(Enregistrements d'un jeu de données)
_ _ _

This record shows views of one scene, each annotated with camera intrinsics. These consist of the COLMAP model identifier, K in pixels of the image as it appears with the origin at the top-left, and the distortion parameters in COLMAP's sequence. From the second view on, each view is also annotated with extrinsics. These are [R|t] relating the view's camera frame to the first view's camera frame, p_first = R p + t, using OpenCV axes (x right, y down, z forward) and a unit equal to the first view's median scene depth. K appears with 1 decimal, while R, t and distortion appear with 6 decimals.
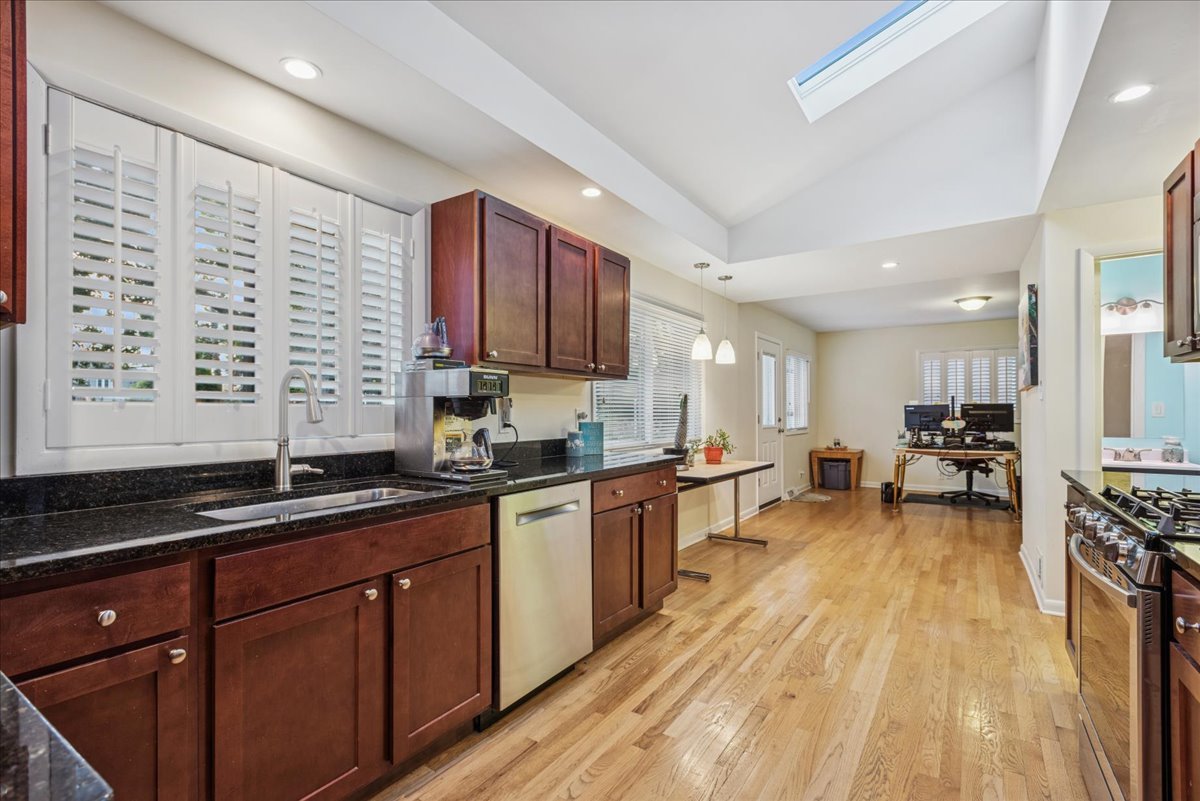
lens RADIAL K [[557.6, 0, 601.7], [0, 557.6, 405.1], [0, 0, 1]] dist [0.000579, 0.000144]
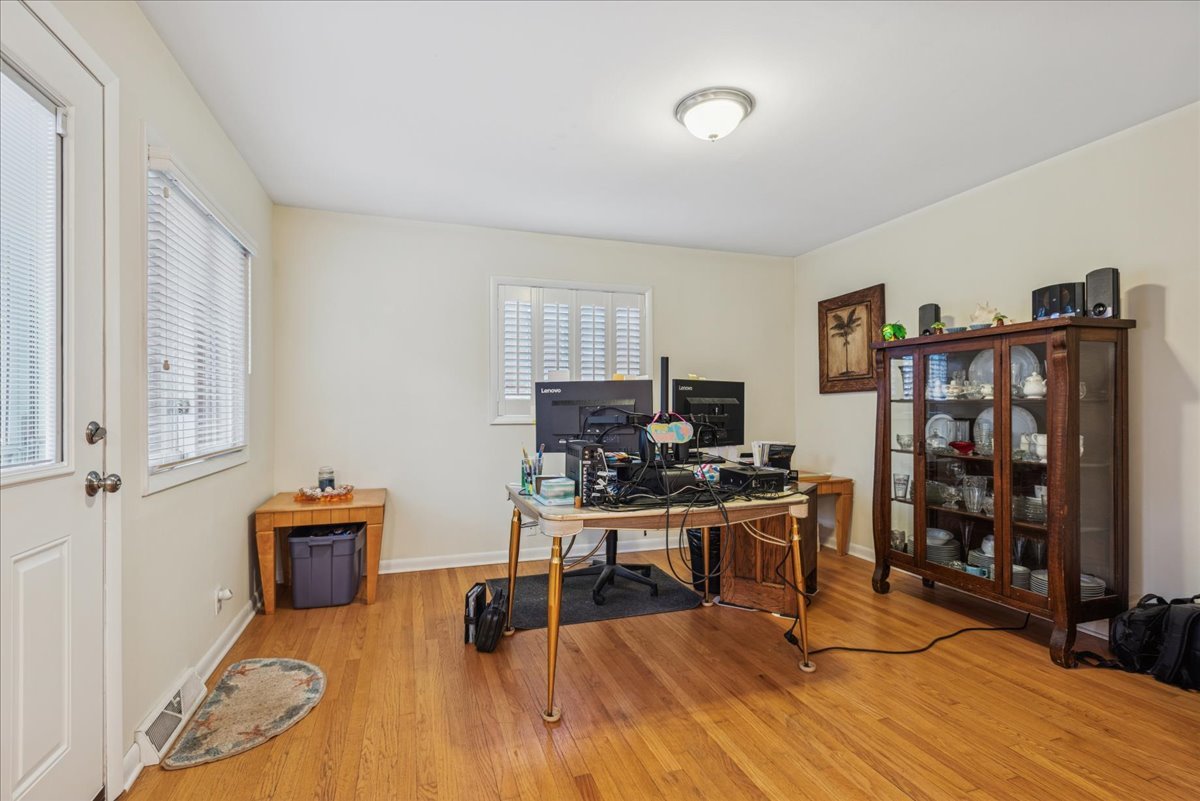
lens RADIAL K [[557.6, 0, 601.1], [0, 557.6, 402.6], [0, 0, 1]] dist [0.000579, 0.000144]
pose [[0.605399, 0.007998, 0.795882, 0.246767], [-0.007879, 0.999961, -0.004056, 0.013414], [-0.795883, -0.003815, 0.605438, 0.665678]]
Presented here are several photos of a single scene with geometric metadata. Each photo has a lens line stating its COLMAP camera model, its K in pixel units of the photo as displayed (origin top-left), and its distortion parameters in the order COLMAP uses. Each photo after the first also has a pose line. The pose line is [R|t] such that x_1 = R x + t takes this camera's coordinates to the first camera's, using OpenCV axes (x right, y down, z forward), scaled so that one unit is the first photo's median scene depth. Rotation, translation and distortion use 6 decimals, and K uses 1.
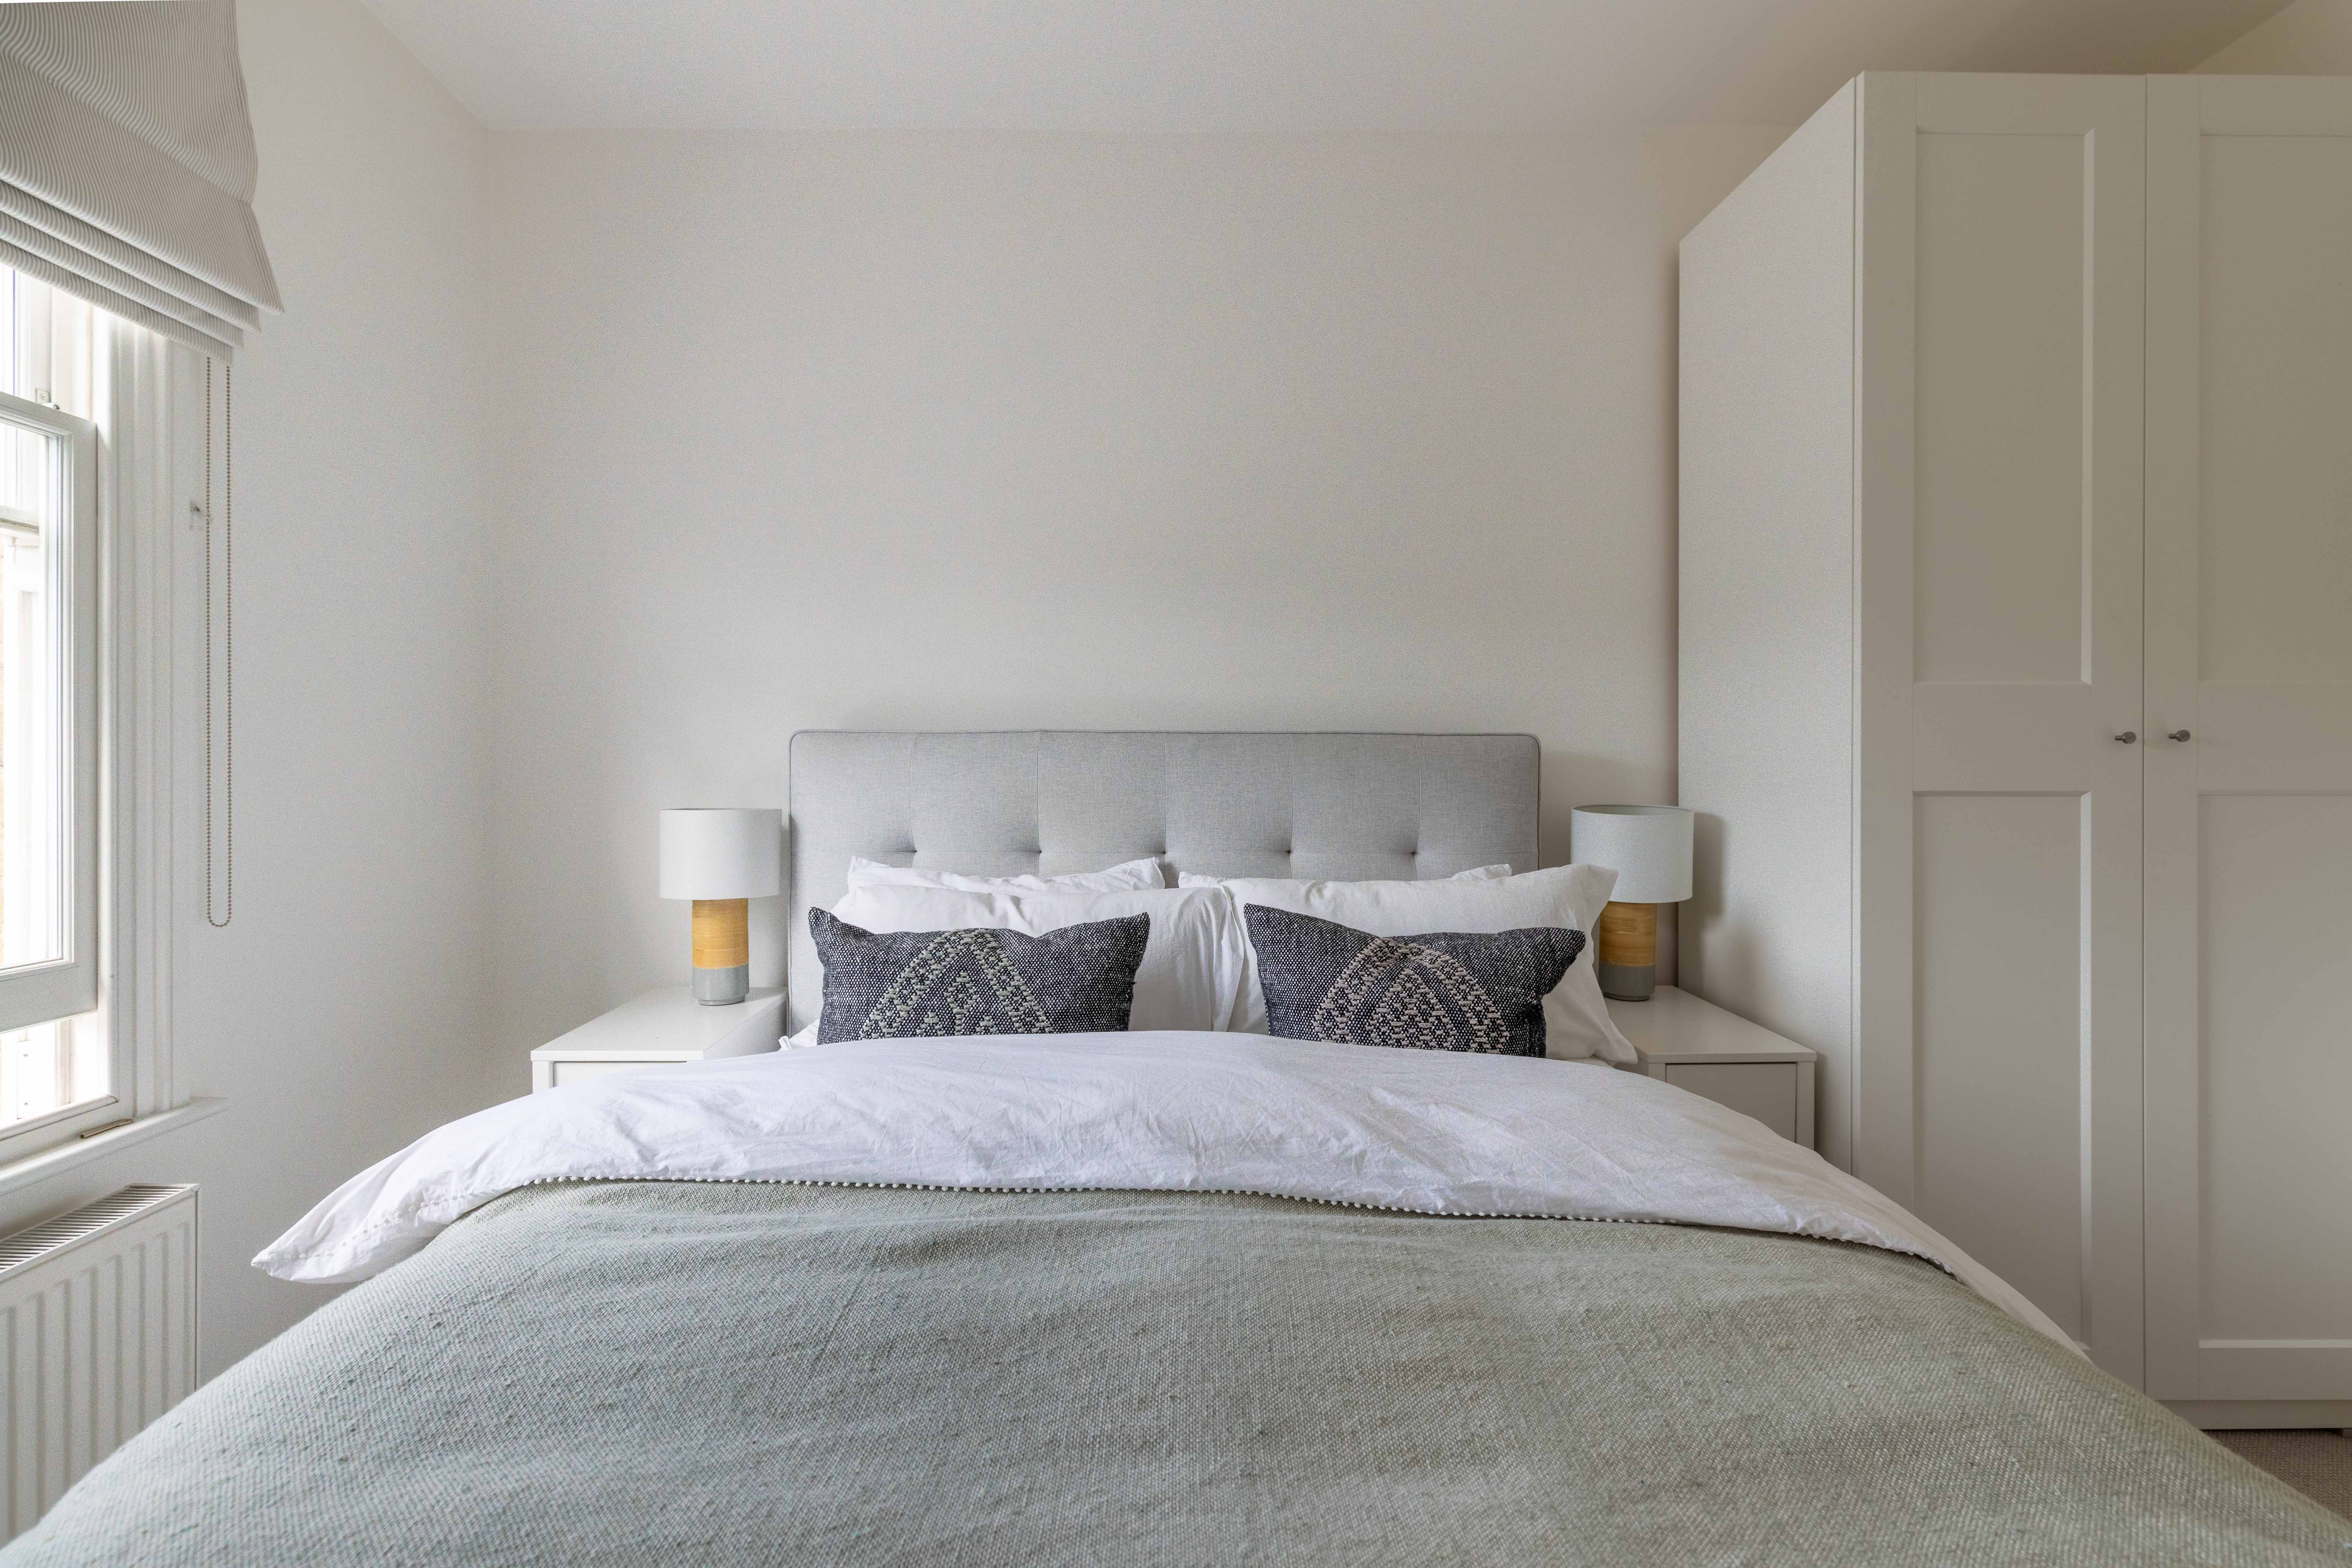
lens RADIAL K [[1072.0, 0, 1166.9], [0, 1072.0, 774.4], [0, 0, 1]] dist [0.004453, -0.001407]
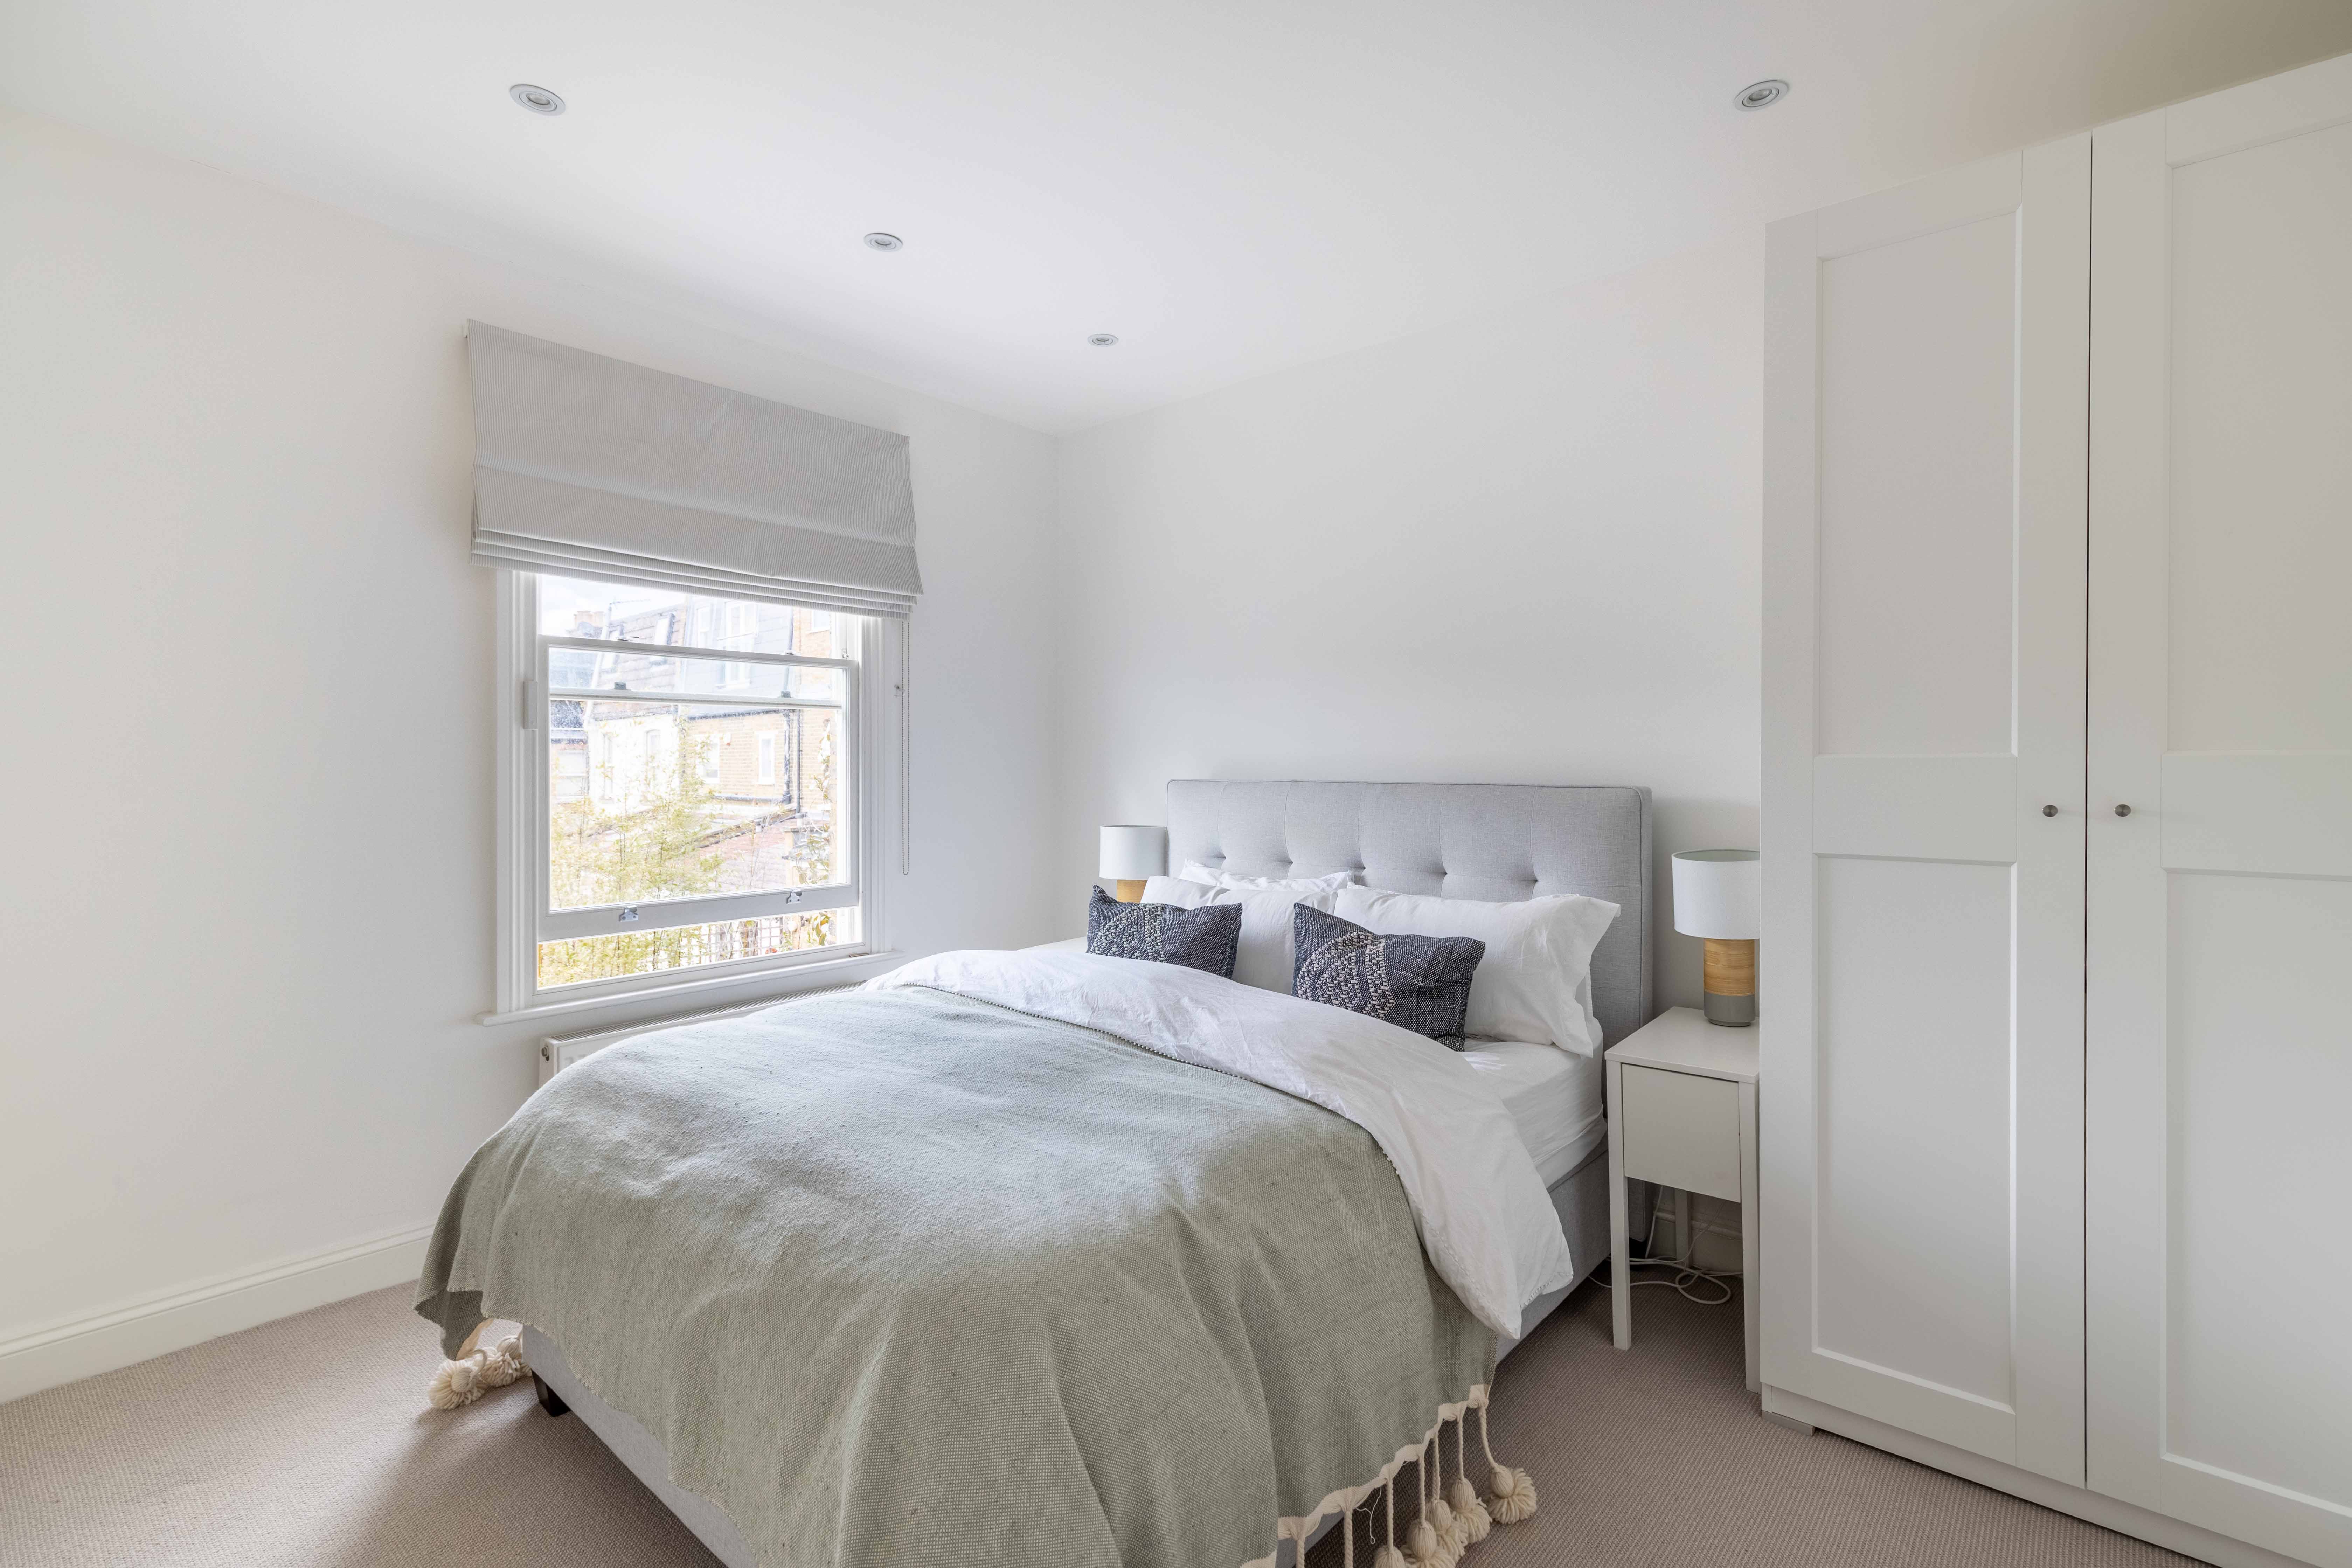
lens RADIAL K [[1072.0, 0, 1185.1], [0, 1072.0, 776.5], [0, 0, 1]] dist [0.004453, -0.001407]
pose [[0.754195, 0.004842, -0.656633, 1.079630], [-0.003997, 0.999988, 0.002783, -0.074362], [0.656638, 0.000526, 0.754205, -0.314020]]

_ _ _

#### Marche à suivre
Réécrivez, s'il vous plaît, les lignes depuis celle qui contient "Presented here are" jusqu'à la dernière ligne incluse, en remplaçant "single scene" par "same scene" sans rien modifier d'autre. Laissez les images de côté dans votre réponse.

#### Réponse
Presented here are several photos of a same scene with geometric metadata. Each photo has a lens line stating its COLMAP camera model, its K in pixel units of the photo as displayed (origin top-left), and its distortion parameters in the order COLMAP uses. Each photo after the first also has a pose line. The pose line is [R|t] such that x_1 = R x + t takes this camera's coordinates to the first camera's, using OpenCV axes (x right, y down, z forward), scaled so that one unit is the first photo's median scene depth. Rotation, translation and distortion use 6 decimals, and K uses 1.
lens RADIAL K [[1072.0, 0, 1166.9], [0, 1072.0, 774.4], [0, 0, 1]] dist [0.004453, -0.001407]
lens RADIAL K [[1072.0, 0, 1185.1], [0, 1072.0, 776.5], [0, 0, 1]] dist [0.004453, -0.001407]
pose [[0.754195, 0.004842, -0.656633, 1.079630], [-0.003997, 0.999988, 0.002783, -0.074362], [0.656638, 0.000526, 0.754205, -0.314020]]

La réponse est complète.